The rouble was up almost 1.5 percent against the dollar and 1.7 percent against the euro.
Oil prices also helped as it extended gains made on Tuesday. Brent climbed more than 1 percent to $48.32 per barrel and U.S. crude hit $45.27, as an unexpected stockpile drawdown reported by the American Petroleum Institute (API) on Tuesday set expections for official crude inventory data later.
Gold was languishing near 1-mth lows ahead of the Fed meeting at $1,108 an ounce, though industrial metals including copper, nickel and tin made more minor gains as their slight recovery of the last few weeks continued.
China shares had provided a boost too, as they saw a strong rally in the last hour of trading to end up 5 percent. Hong Kong's Hang Seng index jumped in tandem to close 2.4 percent higher.

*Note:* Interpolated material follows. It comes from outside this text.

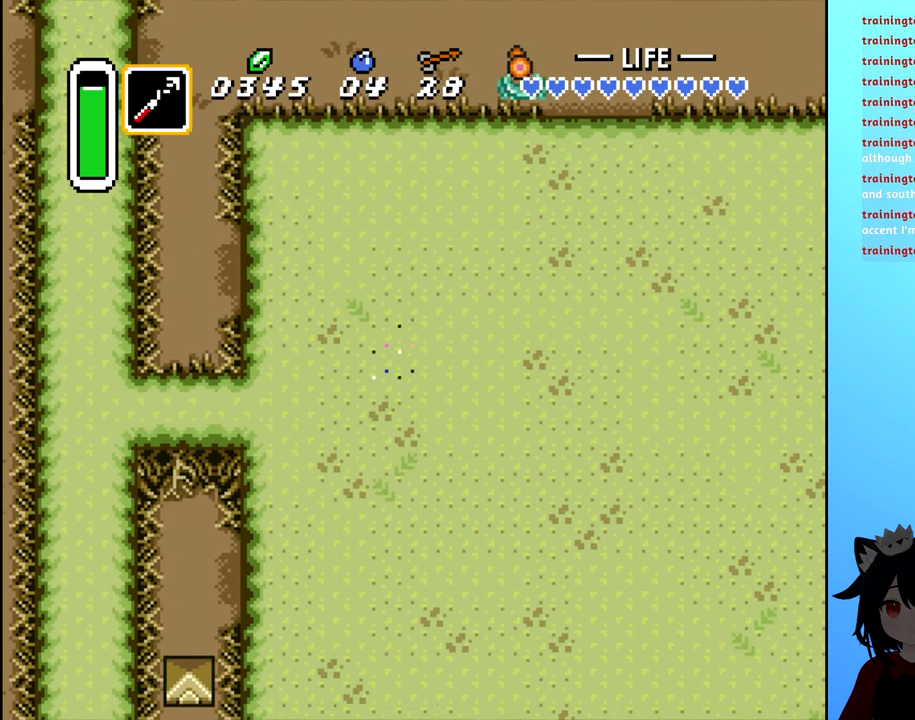
{"buttons": ["DPAD_RIGHT"], "events": [[383, "DPAD_RIGHT", "down"], [433, "DPAD_DOWN", "up"]]}
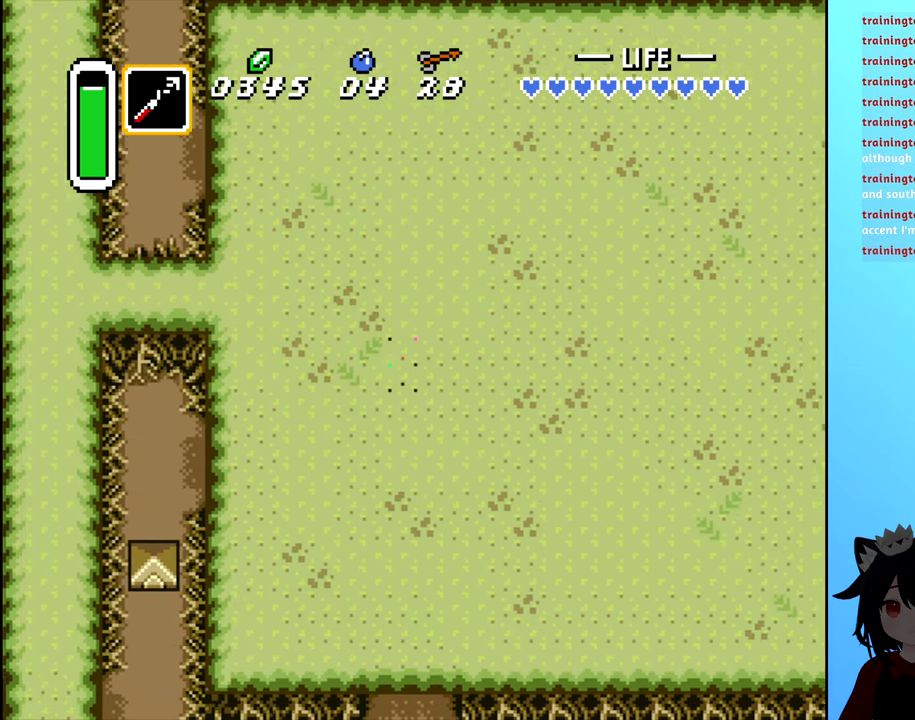
{"buttons": ["DPAD_RIGHT"], "events": []}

Bond markets were largely biding their time ahead of the Fed. U.S. Treasuries' yields sagged having jumped on Tuesday, with the policy-sensitive two-year yield rising to 0.815 percent, its highest level since April 2011.
It last traded at 0.7822 percent.
The 10-year U.S. notes' yield stood at 2.2616 percent, having risen to a 1-1/2-month high of 2.294 percent on Tuesday, while yields in benchmark European markets also dipped as the ECB stressed its openness to more money printing.
"The total amount that we have purchased represents 5.3 percent of the GDP (gross domestic product) of the euro area, whereas what the Fed has done represents almost 25 percent of the U.S. GDP, what the Bank of Japan has done represents 64 percent of the Japanese GDP and what the U.K. has done 21 percent of the UK’s GDP," Constancio told Reuters in an interview.
"So we are very far from what the major central banks have done," Constancio, 71, said. "This is not a benchmark ...(but) there is scope, if the necessity is there."